How Bonding Curves Work in Crypto (Explained Simply)

By Dum.fun Team · 2026-06-18 · 6 min read

A bonding curve is a simple idea that powers most modern token launches: the price of a token is set by a fixed mathematical formula based on how many tokens have been bought. Buy some, and the price ticks up. Sell some, and it ticks down. No order book, no need to seed your own liquidity.

The core idea

Imagine a curve where the more tokens that are in circulation, the higher the price climbs. The first buyers pay the least; later buyers pay more. Everything is automatic and transparent — the formula is the same for everyone, so there are no hidden insider prices.

Why launchpads love them

  • No seed liquidity needed. The curve itself acts as the market, so creators don't have to put up a big pile of SOL to start trading.
  • Fair pricing from trade one. Everyone trades against the same formula.
  • Instant liquidity. You can buy or sell at any time; the curve always quotes a price.

What 'graduation' means

Bonding curves are great for the early life of a token, but they're not meant to last forever.
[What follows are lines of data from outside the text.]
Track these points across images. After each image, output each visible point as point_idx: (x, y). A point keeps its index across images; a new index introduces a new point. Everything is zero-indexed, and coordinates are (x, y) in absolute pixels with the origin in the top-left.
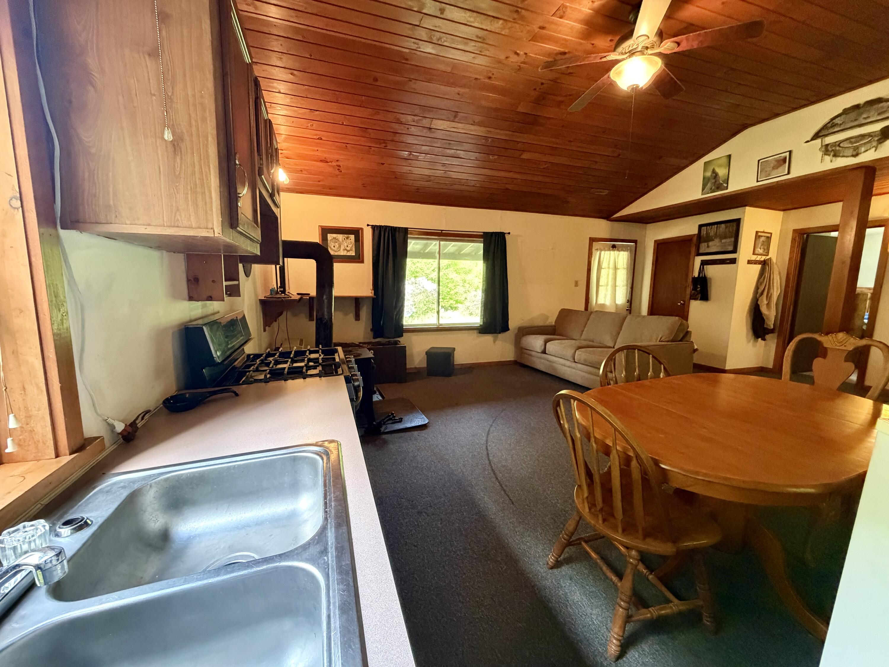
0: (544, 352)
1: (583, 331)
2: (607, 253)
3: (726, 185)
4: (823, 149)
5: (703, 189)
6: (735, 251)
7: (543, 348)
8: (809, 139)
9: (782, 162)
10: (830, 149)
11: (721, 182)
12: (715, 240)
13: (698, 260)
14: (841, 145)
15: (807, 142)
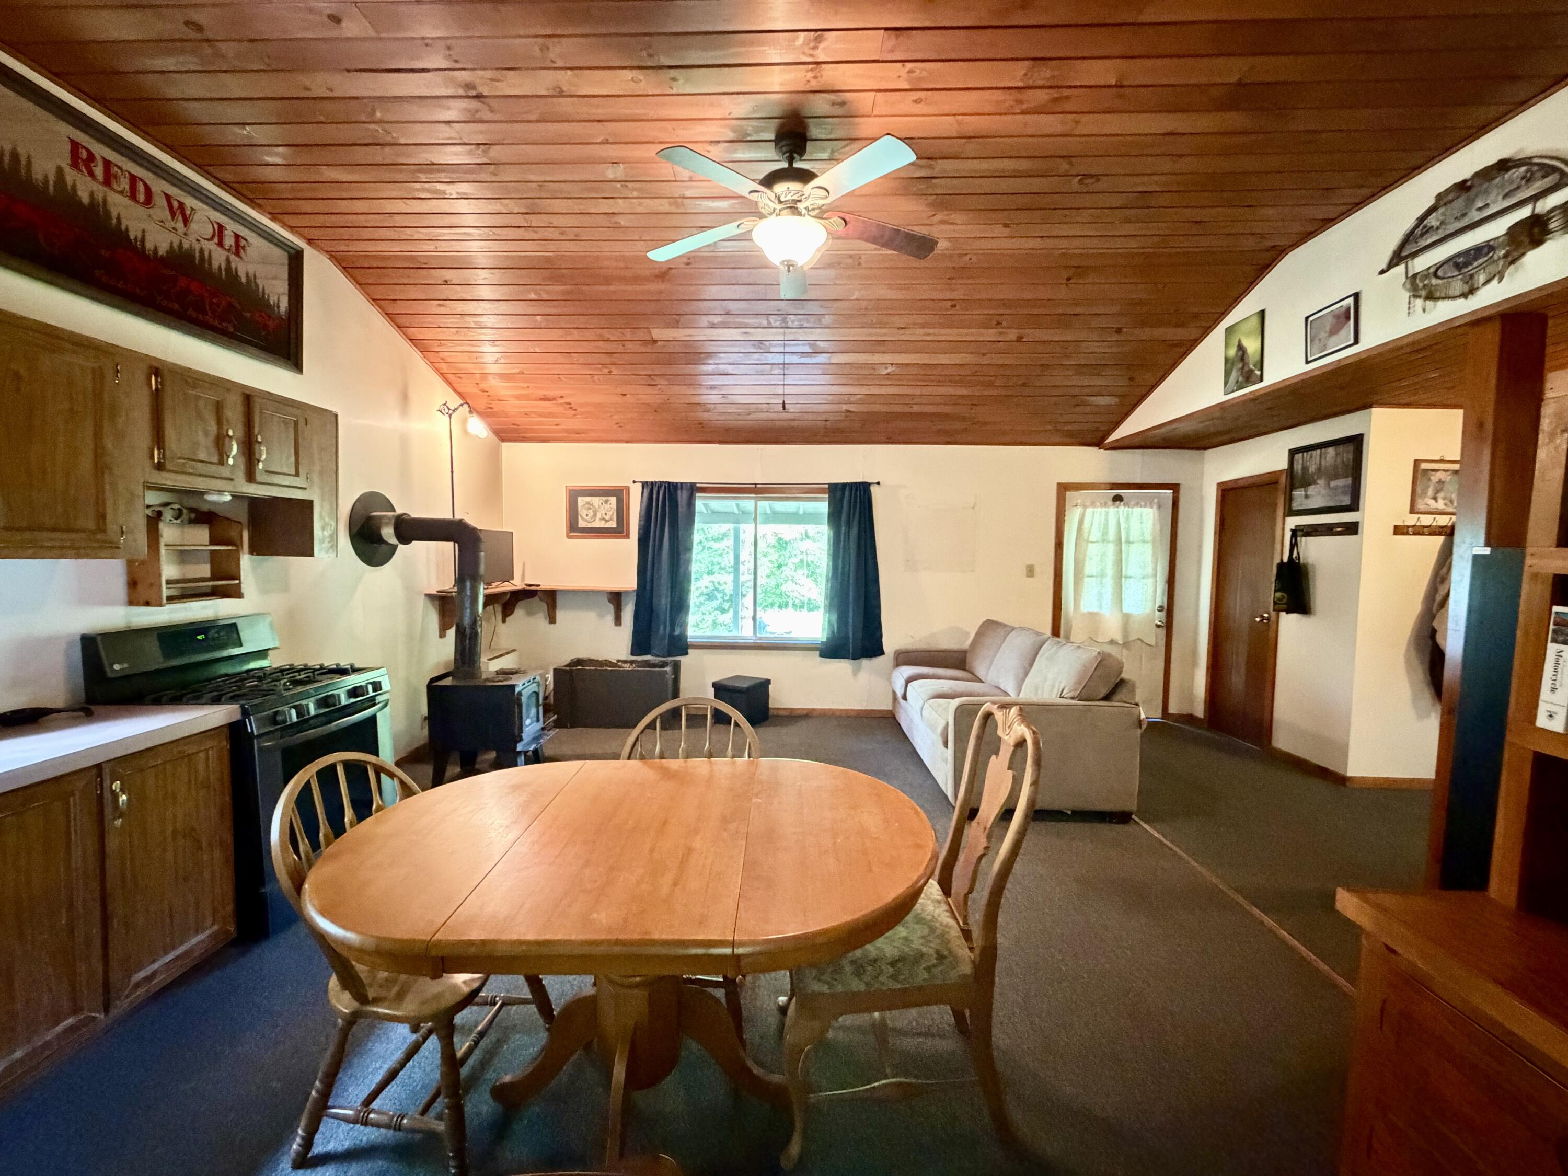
0: (905, 699)
1: (991, 666)
2: (1101, 511)
3: (1259, 373)
4: (1410, 286)
5: (1226, 383)
6: (1354, 506)
7: (903, 691)
8: (1384, 266)
9: (1343, 319)
10: (1421, 285)
11: (1251, 366)
12: (1319, 482)
13: (1293, 522)
14: (1440, 273)
15: (1382, 272)
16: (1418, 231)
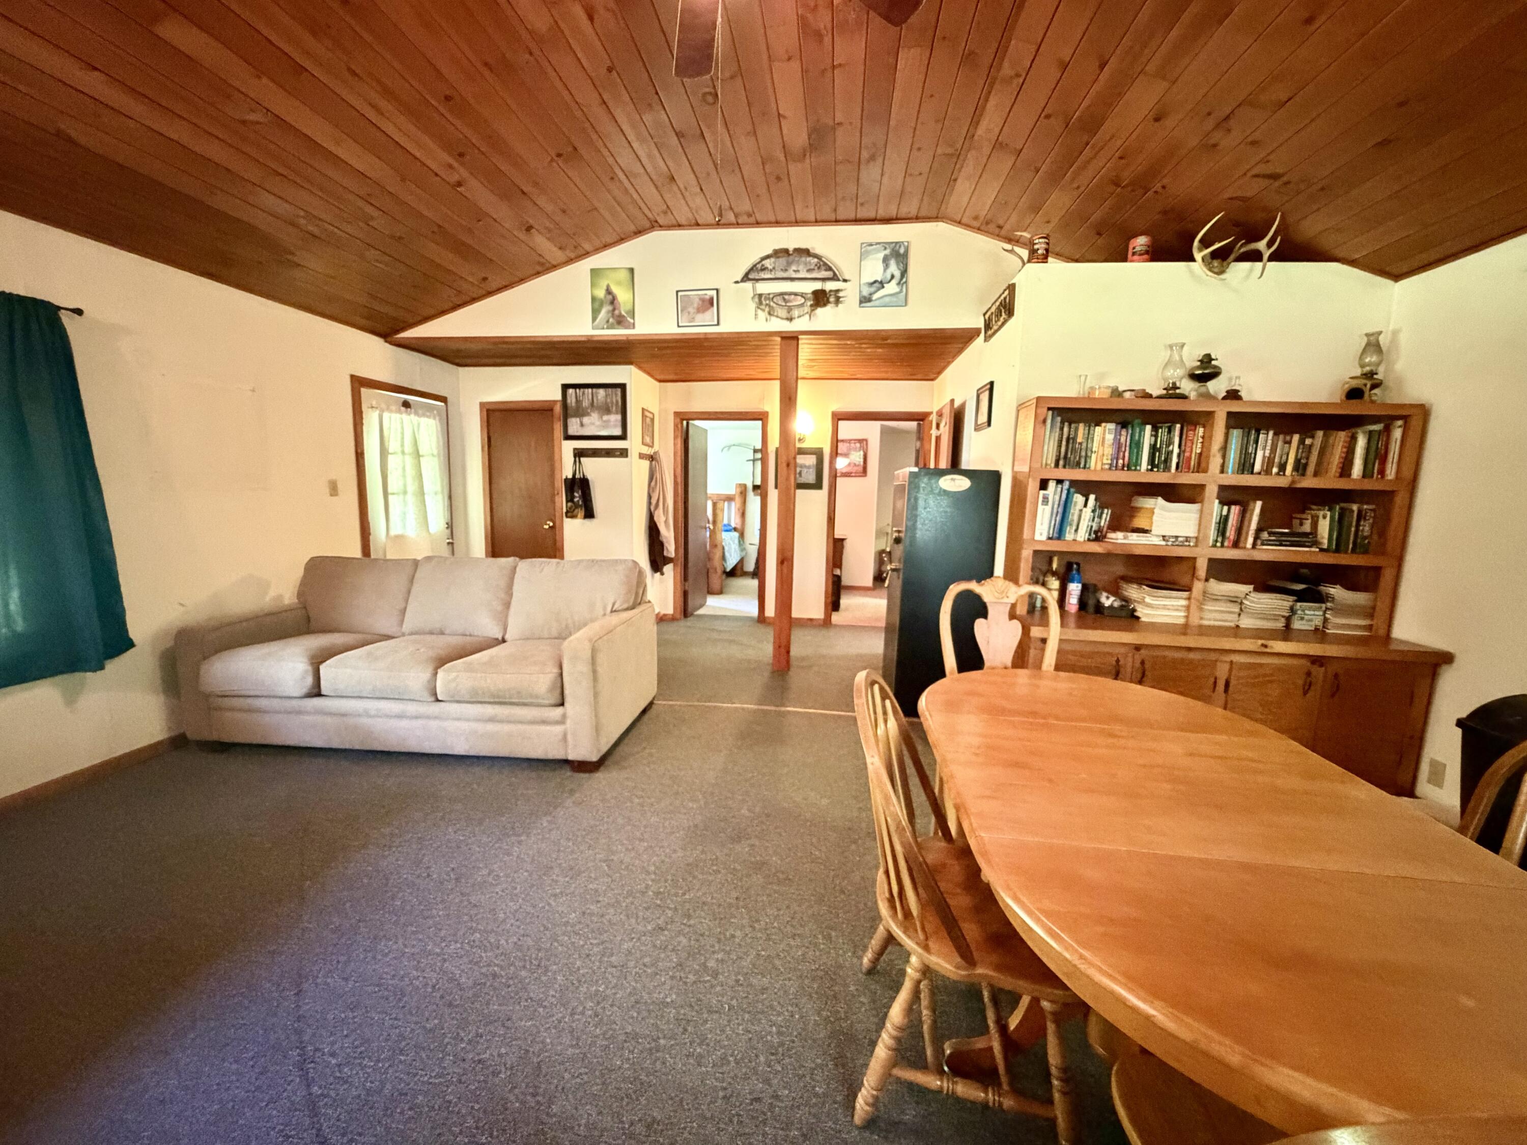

Once enough has been bought — say, the curve collects a set amount of SOL — the token graduates: its liquidity is moved into a normal decentralized exchange pool (like Raydium) where it trades like any other token. This is the moment a meme coin 'makes it' off the launchpad.

Want to see it in action? Launch a token and watch its bonding curve fill as people trade.

A note on risk

Because price rises with each buy, early demand can push a token up fast — and the same curve means it can fall just as quickly when people sell. Bonding curves make pricing fair and automatic, but they don't make a token a good investment. Always do your own research.

See bonding curves live — browse tokens currently on their curve. Browse Tokens

Frequently Asked Questions

What is a bonding curve in simple terms?

It's a formula that automatically sets a token's price based on how many have been bought. The price goes up as people buy and down as they sell, with no order book or seed liquidity required.

What happens when a bonding curve fills up?

The token usually graduates — its liquidity migrates to a decentralized exchange like Raydium, where it trades normally from then on.